Technology

A Small Change That Could Make Our Phones So Much Better

Why do we still need to manually change our phone brightness?

Lisa Larson-Walker

I regularly try out new smartphones. Without fail, one of the first settings I switch off is auto-brightness. One of the last times I was driven to it, I was sitting on an airplane trying to read on my phone. Its screen oscillated between blinding my retinas and dimming to unreadably dark with seemingly no rhyme or reason. Maybe it was the turbulence. I dove into the settings, turned off auto-brightness, and adjusted manually from that point on.

Auto-brightness seems like it should be a fairly simple thing. When your phone detects it’s in a bright environment, it should turn up your screen’s brightness. If you’re checking your phone in the dark, your phone should turn that brightness way down. Somehow, it never seems to work that way—or at least that well.

Back in 2010, DisplayMate’s Dr. Raymond Soneira explained the main issue.

“Automatic Brightness on existing smartphones is close to functionally useless because the manufacturers have not made the effort required to develop, evaluate, and test the software and hardware so that they work properly and effectively,” Soneira told Tom’s Guide.

Seven years later, nearly every other aspect of smartphones is drastically better, but auto-brightness seems unchanged. In an August forum thread, a OnePlus phone owner asked if others liked the phone’s auto-brightness setting “in indoor conditions.” A chorus replied, “It sucks,” and that it’s typically far too dark for their liking. A similar thread exists for other smartphones, including the LG V20, with a number of users saying they’ve given up on the setting. And it’s not an Android-only dilemma. A number of iPhone owners running iOS 11 have also found the feature isn’t performing up to par. For many who don’t have issues, it’s still problematic: Turning off screen auto-brightness is one of the easiest (and often recommended) ways to save battery life.

Auto-brightness has evolved—slightly. Beginning with the Android L in 2014, “adaptive brightness” made phone brightness adjustments at a less drastic rate. If you switch on adaptive brightness when your phone screen is set at 50 percent brightness, the screen will adjust in a range from roughly 40 to 70 percent. This mean adaptive brightness can adjust more quickly and more subtly than true, full auto-brightness, which would adjust your screen from nearly 0 percent bright to 100 percent. If you’re indoors most of the day, this works better than the auto-brightness of yore. However, it can still result in irritating screen-brightness oscillations, as my experience on the plane showed.

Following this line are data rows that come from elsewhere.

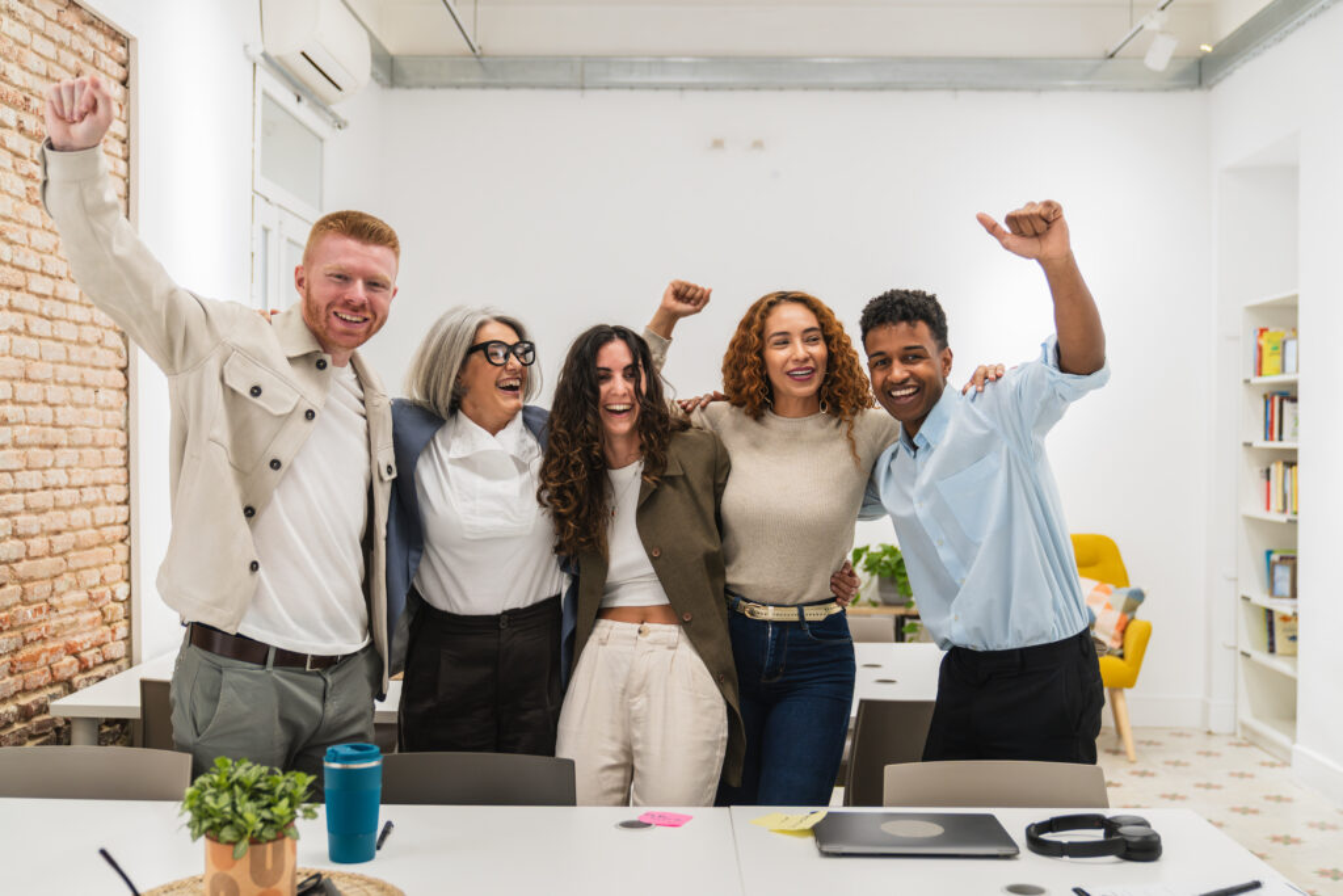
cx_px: 672
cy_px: 448
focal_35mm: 38
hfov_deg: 50.7
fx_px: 1418
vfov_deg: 35.1
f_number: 2.8
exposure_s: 1/400
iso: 1000
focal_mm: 38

Some specific phones, such as the Galaxy S7, have also tried to tackle the issue. The S7 includes personalized automatic brightness control, a twist on auto-brightness that remembers your brightness preferences at different levels of ambient light. It’s one of the first major improvements we’ve seen for auto-brightness in close to a decade, and it still doesn’t work that well: Galaxy S7 owners are among the users who have also complained about their phone’s auto-brightness. Personalized automatic brightness control is clearly a step in the right direction when it comes to customizing on a user-by-user basis, but perhaps all ambient light levels aren’t created equal.

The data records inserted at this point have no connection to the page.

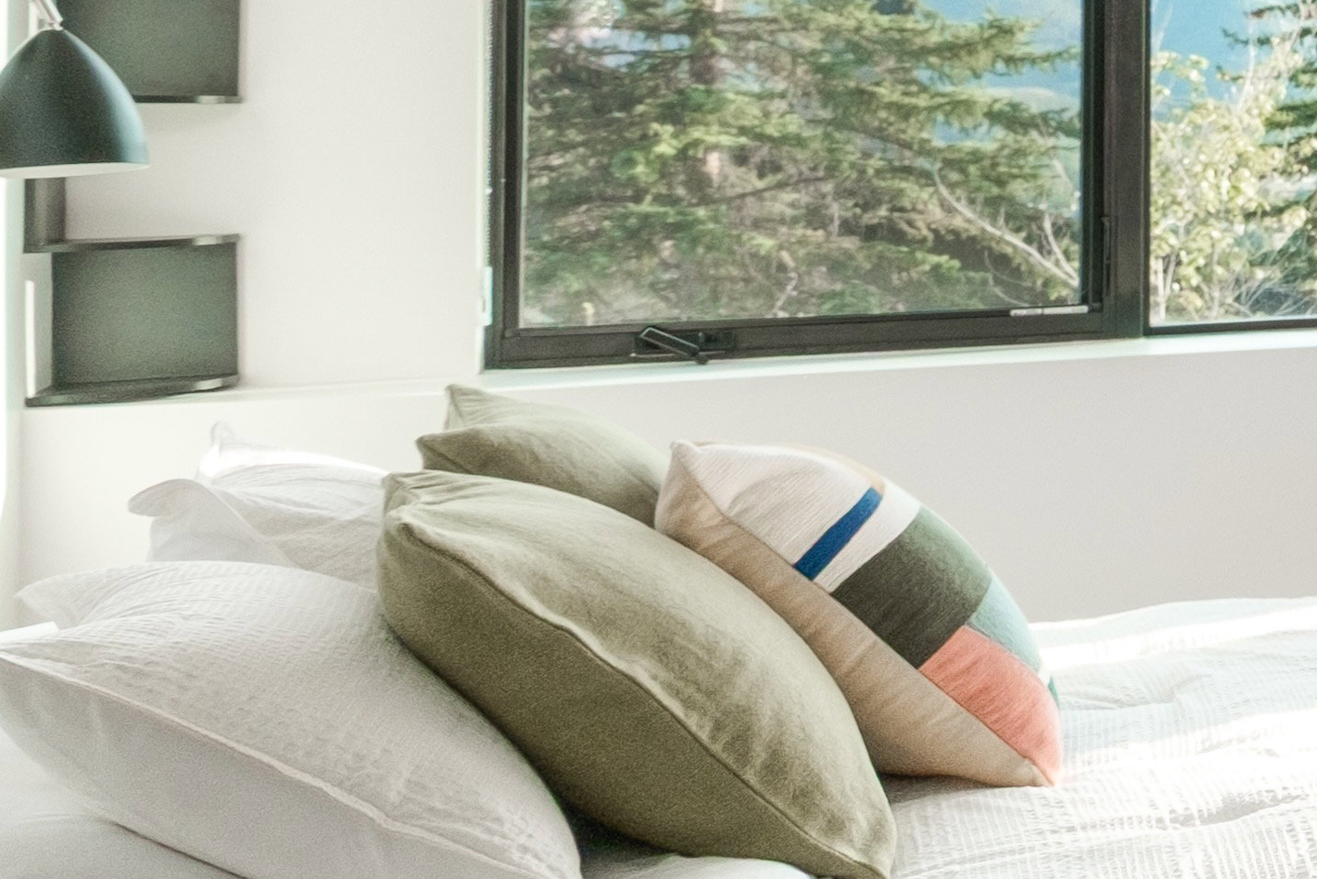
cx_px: 2635
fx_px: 2379
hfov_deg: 18.9
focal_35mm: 65
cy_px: 92
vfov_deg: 20.5
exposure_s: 1/250
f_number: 5.6
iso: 400
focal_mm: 10
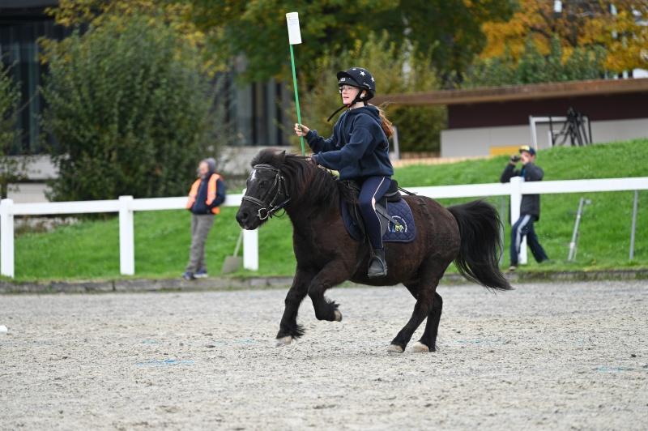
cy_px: 216
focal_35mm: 240
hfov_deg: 8.6
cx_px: 324
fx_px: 4316
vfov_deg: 5.7
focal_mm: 240
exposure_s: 1/800
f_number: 5
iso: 1000
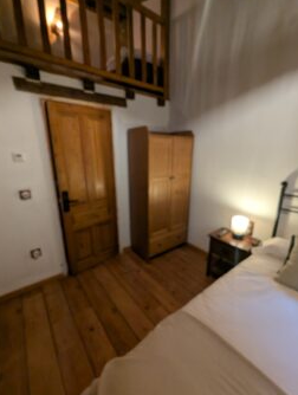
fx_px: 160
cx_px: 153
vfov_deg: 101.9
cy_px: 201
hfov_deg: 85.9
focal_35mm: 14
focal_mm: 1.95
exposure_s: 1/33.3
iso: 241
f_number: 2.2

In phone makers’ quests to make our smartphones better, smarter, and more useful, this simple but important feature has been largely overlooked. Given Silicon Valley’s current quest to imbue every little thing with artificial intelligence, this seems like the perfect example of a feature that could actually use some A.I. Most modern smartphone-owning humans follow predictable schedules and patterns, at least Monday through Friday. It seems that an auto-brightness A.I. could learn from our manual brightness adjustments over the course of a few days or weeks. It could learn that I want the screen brightness all the way down during the first few moments of the morning after my alarm has gone off and midway bright once I’m at my desk working. If I leave my house, and the weather forecast is sunny, it should know that when I pull my phone out of my pocket, the brightness should be cranked all the way up. Conversely, if I’m walking to the bus at night, the brightness should not be.

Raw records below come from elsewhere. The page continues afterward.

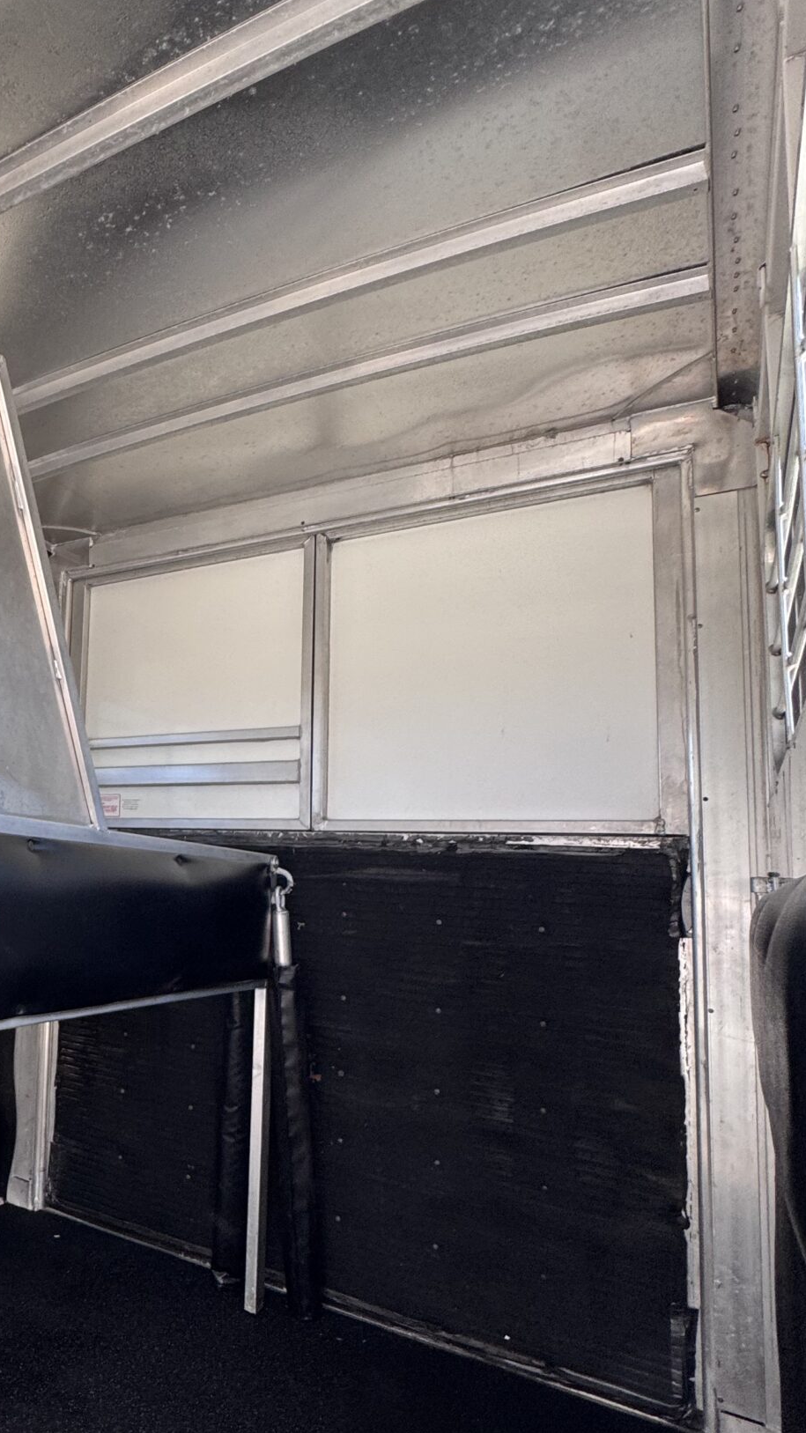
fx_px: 912
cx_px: -10
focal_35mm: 24
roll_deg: -2.5
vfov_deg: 76.2
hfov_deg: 41.2
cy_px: 779
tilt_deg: +3.5
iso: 80
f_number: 2.2
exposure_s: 1/99
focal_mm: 2.22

I’m sure that it’s easier for me to expound on than it would be to technically achieve. Our phones, primarily through apps or assistants like Google Assistant, are only just beginning to learn and customize themselves to our behaviors and preferences. And there’s a lot to consider: your location, your behavior, the weather, the typical brightness in your home and office, and what to do if you go somewhere atypical. To date, the A.I. and machine learning that’s built into our phones is only used for a handful of things. It helps organize and categorize the photos on our camera rolls and learns from our texting habits to fuel autosuggestions and autocorrect. As facial recognition and augmented reality gain popularity, A.I. will fuel those applications too. Phones like the iPhone X even include a “neural engine” specifically designed for accelerating A.I. software. Adding some learning algorithms to our phones’ auto-brightness shouldn’t be that big of a stretch. And perhaps, in learning your auto-brightness preferences based on time of day, location, and what applications you have open, your phone could also fix other issues too—whether your camera should default to the rear-facing or selfie camera, for example, or what volume notifications and sounds should play.

Mending this issue won’t revolutionize your workflow. It would, however, reduce a tiny bit of frustration and friction from our everyday smartphone experiences. And in the end, that is what smartphone and app makers should be trying to accomplish.